#### RECORDS FOR THIS EXERCISE
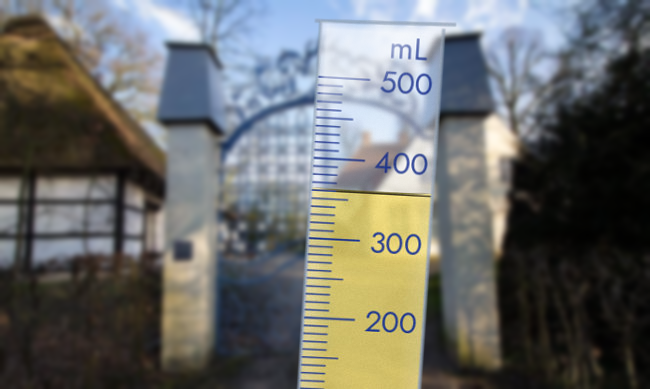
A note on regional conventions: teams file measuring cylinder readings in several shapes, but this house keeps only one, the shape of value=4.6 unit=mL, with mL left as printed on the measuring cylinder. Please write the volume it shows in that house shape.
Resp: value=360 unit=mL
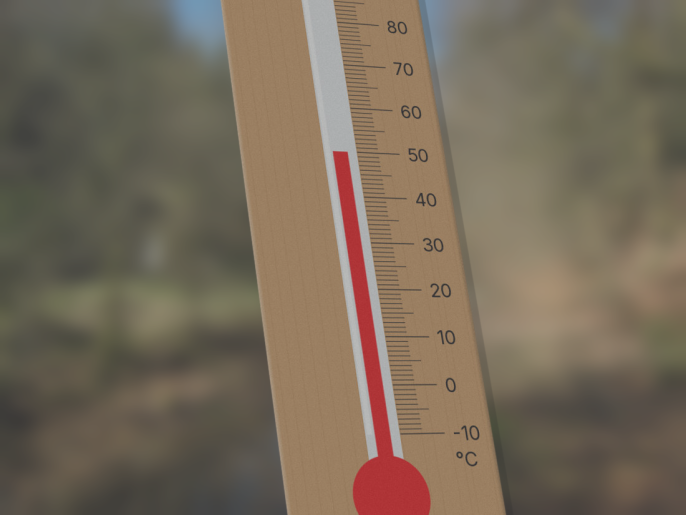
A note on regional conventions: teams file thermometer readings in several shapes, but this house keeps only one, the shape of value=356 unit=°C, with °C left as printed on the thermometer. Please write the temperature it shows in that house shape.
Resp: value=50 unit=°C
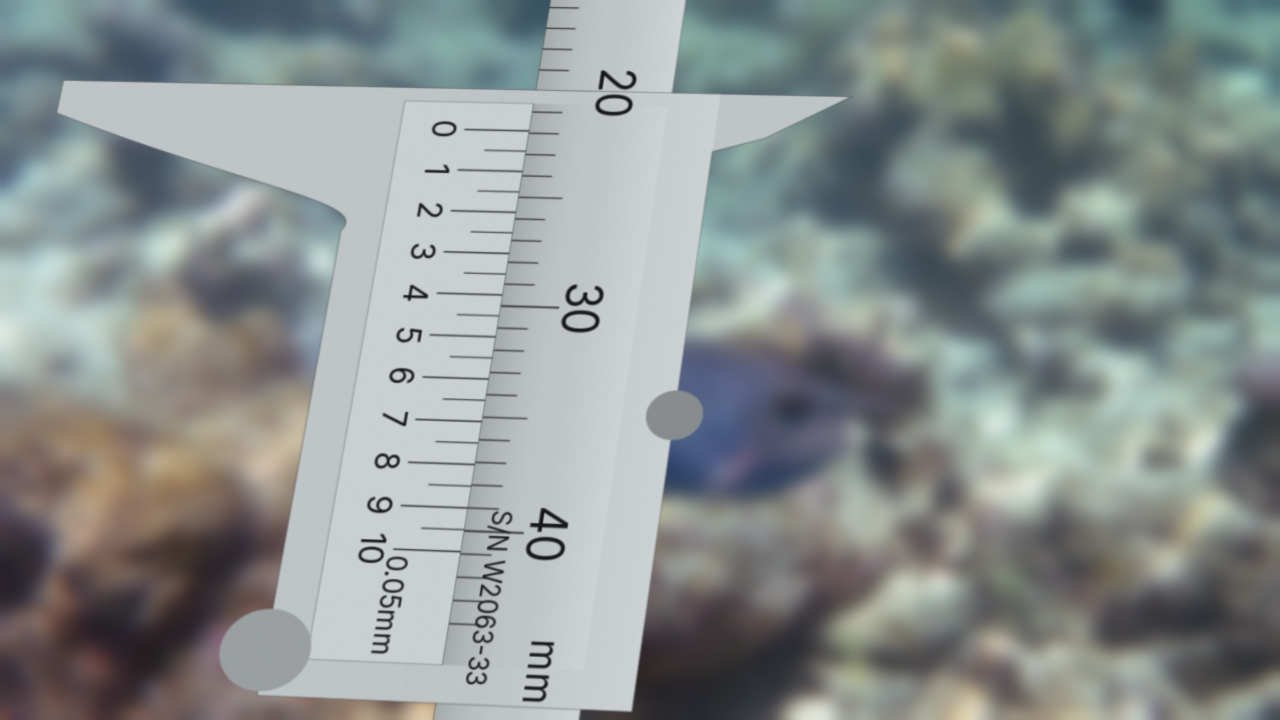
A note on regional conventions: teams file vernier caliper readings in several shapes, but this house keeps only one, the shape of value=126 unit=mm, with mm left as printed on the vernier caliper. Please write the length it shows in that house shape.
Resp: value=21.9 unit=mm
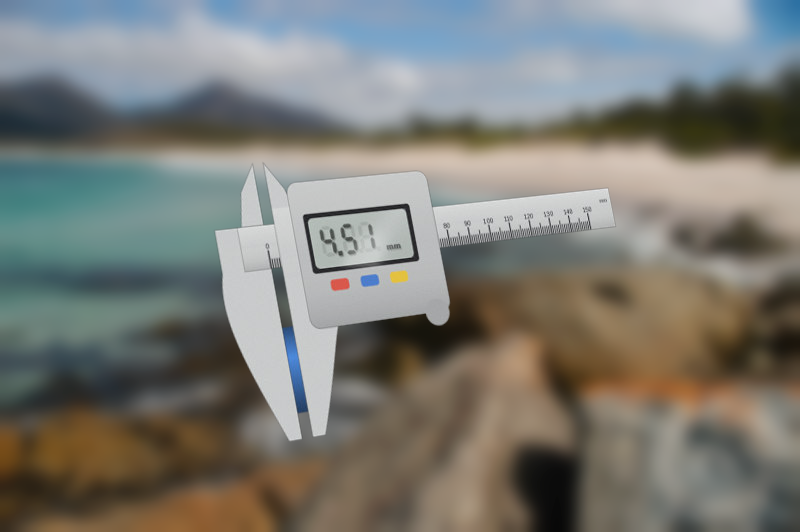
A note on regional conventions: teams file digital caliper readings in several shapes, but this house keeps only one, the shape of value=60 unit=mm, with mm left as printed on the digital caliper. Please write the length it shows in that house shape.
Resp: value=4.51 unit=mm
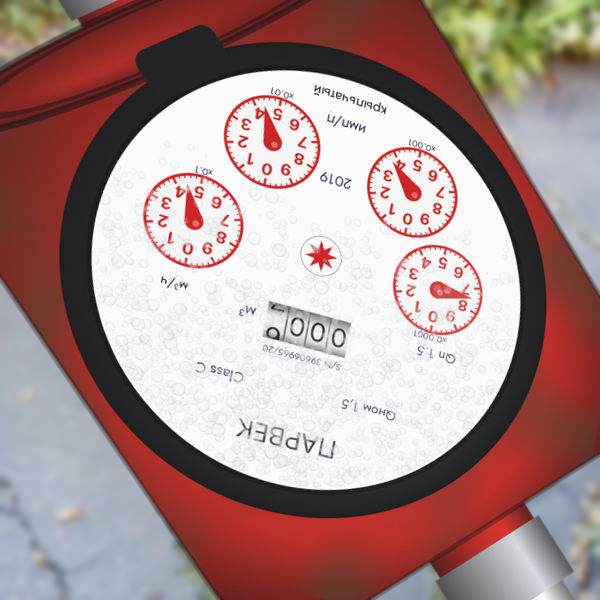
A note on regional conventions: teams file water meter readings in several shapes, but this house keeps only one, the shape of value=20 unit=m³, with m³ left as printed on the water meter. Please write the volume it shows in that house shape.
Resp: value=6.4437 unit=m³
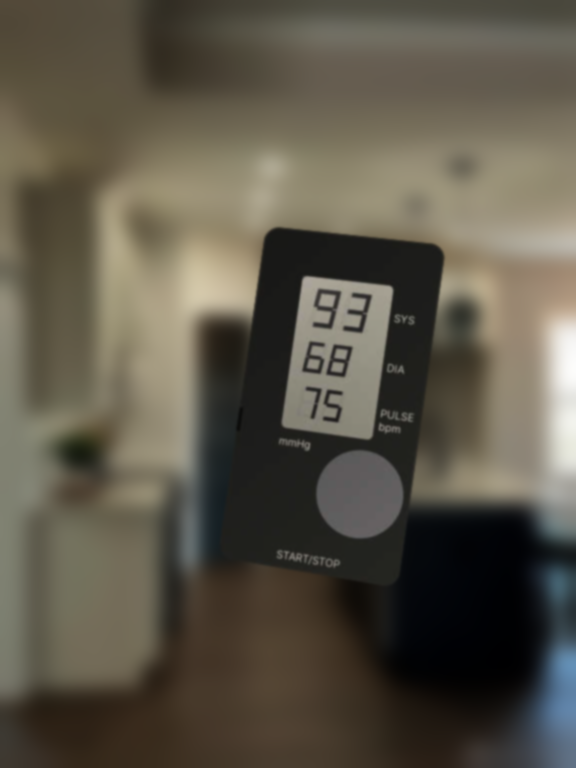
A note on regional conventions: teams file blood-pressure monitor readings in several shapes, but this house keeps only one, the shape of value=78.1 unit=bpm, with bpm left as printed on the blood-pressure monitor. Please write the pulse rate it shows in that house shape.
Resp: value=75 unit=bpm
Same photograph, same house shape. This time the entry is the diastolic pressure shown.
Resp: value=68 unit=mmHg
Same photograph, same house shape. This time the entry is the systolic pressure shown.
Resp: value=93 unit=mmHg
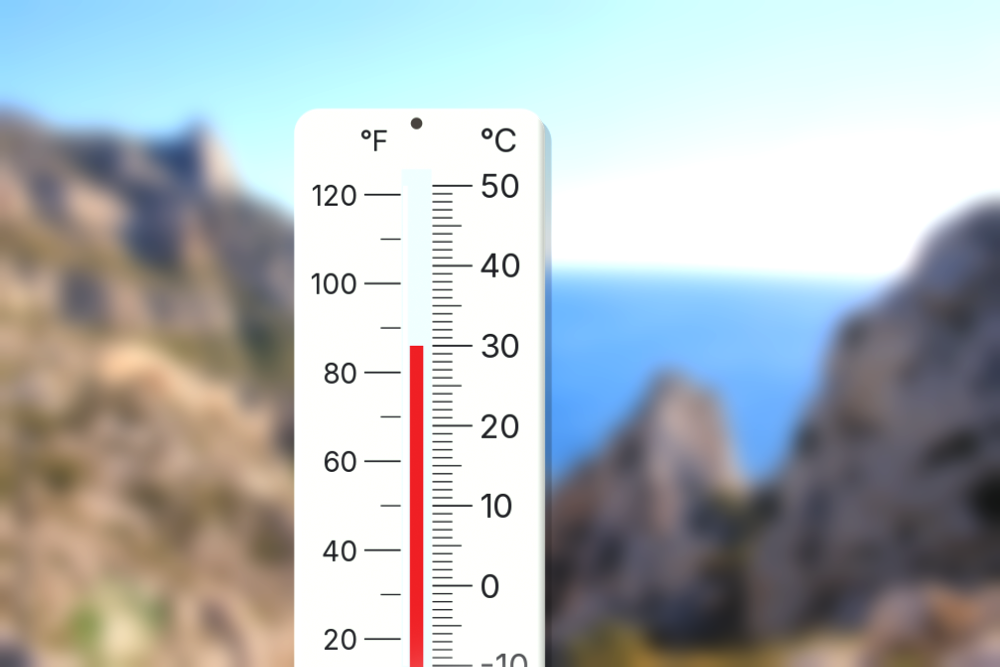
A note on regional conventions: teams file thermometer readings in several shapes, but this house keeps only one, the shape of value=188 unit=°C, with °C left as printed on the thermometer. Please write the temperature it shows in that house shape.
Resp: value=30 unit=°C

#### EXERCISE
Copy every item above word for word, leaving out the pictures.

#### TASK SOLUTION
A note on regional conventions: teams file measuring cylinder readings in several shapes, but this house keeps only one, the shape of value=4.6 unit=mL, with mL left as printed on the measuring cylinder. Please write the volume it shows in that house shape.
Resp: value=360 unit=mL
A note on regional conventions: teams file thermometer readings in several shapes, but this house keeps only one, the shape of value=356 unit=°C, with °C left as printed on the thermometer. Please write the temperature it shows in that house shape.
Resp: value=50 unit=°C
A note on regional conventions: teams file vernier caliper readings in several shapes, but this house keeps only one, the shape of value=126 unit=mm, with mm left as printed on the vernier caliper. Please write the length it shows in that house shape.
Resp: value=21.9 unit=mm
A note on regional conventions: teams file digital caliper readings in several shapes, but this house keeps only one, the shape of value=60 unit=mm, with mm left as printed on the digital caliper. Please write the length it shows in that house shape.
Resp: value=4.51 unit=mm
A note on regional conventions: teams file water meter readings in several shapes, but this house keeps only one, the shape of value=20 unit=m³, with m³ left as printed on the water meter. Please write the volume it shows in that house shape.
Resp: value=6.4437 unit=m³
A note on regional conventions: teams file blood-pressure monitor readings in several shapes, but this house keeps only one, the shape of value=78.1 unit=bpm, with bpm left as printed on the blood-pressure monitor. Please write the pulse rate it shows in that house shape.
Resp: value=75 unit=bpm
Same photograph, same house shape. This time the entry is the diastolic pressure shown.
Resp: value=68 unit=mmHg
Same photograph, same house shape. This time the entry is the systolic pressure shown.
Resp: value=93 unit=mmHg
A note on regional conventions: teams file thermometer readings in several shapes, but this house keeps only one, the shape of value=188 unit=°C, with °C left as printed on the thermometer. Please write the temperature it shows in that house shape.
Resp: value=30 unit=°C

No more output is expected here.